_GIVEN PROBLEM:_
Extract every line of the records below that contains the string "makeQuery", copying each line in the order it appears.

_RECORDS FOR THIS TASK:_
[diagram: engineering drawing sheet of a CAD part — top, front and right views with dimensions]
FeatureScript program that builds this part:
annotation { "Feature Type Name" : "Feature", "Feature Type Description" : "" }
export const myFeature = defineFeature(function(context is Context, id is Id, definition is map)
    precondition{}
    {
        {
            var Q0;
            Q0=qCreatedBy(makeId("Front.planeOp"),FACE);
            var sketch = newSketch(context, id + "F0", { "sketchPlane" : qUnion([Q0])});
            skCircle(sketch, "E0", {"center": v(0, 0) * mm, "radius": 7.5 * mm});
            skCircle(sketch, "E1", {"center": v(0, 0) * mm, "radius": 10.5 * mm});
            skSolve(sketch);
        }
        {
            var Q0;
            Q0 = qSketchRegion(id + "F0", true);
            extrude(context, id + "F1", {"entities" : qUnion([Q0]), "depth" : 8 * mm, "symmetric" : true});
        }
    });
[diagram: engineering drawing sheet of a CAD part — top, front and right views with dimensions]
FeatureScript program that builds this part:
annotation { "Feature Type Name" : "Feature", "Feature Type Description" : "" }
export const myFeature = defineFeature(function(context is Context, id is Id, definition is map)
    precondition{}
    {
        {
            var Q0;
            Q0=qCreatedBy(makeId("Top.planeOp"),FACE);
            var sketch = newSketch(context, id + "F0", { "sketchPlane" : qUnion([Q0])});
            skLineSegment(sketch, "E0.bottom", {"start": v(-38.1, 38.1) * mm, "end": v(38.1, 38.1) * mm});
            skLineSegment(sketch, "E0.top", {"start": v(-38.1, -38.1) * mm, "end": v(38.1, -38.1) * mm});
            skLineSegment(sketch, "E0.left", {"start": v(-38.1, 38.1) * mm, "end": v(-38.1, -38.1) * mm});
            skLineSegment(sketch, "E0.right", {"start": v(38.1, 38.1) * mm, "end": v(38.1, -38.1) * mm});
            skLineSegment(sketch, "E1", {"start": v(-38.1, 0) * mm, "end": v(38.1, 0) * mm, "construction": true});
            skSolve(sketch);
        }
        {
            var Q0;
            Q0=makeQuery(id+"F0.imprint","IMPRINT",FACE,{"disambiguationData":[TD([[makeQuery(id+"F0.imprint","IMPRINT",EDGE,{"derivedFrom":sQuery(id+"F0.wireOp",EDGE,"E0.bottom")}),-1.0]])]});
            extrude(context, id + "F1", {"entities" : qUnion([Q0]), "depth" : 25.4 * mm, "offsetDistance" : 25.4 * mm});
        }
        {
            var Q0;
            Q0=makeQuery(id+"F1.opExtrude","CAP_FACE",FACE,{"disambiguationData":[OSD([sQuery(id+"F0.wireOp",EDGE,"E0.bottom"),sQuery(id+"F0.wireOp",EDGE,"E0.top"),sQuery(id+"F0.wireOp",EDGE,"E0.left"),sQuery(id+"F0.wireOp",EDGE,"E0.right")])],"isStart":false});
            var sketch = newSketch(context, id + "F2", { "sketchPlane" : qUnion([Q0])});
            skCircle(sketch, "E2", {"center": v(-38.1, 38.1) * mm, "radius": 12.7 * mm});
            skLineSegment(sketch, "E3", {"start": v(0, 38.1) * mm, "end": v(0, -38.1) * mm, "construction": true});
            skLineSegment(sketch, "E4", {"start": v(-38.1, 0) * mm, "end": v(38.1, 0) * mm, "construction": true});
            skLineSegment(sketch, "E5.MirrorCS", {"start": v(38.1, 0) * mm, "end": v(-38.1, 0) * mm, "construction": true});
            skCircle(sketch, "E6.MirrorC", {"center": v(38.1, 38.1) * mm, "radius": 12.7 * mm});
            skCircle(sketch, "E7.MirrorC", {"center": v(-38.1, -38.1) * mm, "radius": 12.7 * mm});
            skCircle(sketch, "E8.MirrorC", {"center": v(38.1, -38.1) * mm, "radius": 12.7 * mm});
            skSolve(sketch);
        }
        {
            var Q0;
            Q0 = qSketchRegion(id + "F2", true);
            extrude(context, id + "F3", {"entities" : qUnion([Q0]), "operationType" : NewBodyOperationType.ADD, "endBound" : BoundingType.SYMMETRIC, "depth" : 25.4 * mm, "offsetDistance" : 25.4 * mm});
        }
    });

_CORRECT RESPONSE:_
            Q0=makeQuery(id+"F0.imprint","IMPRINT",FACE,{"disambiguationData":[TD([[makeQuery(id+"F0.imprint","IMPRINT",EDGE,{"derivedFrom":sQuery(id+"F0.wireOp",EDGE,"E0.bottom")}),-1.0]])]});
            Q0=makeQuery(id+"F1.opExtrude","CAP_FACE",FACE,{"disambiguationData":[OSD([sQuery(id+"F0.wireOp",EDGE,"E0.bottom"),sQuery(id+"F0.wireOp",EDGE,"E0.top"),sQuery(id+"F0.wireOp",EDGE,"E0.left"),sQuery(id+"F0.wireOp",EDGE,"E0.right")])],"isStart":false});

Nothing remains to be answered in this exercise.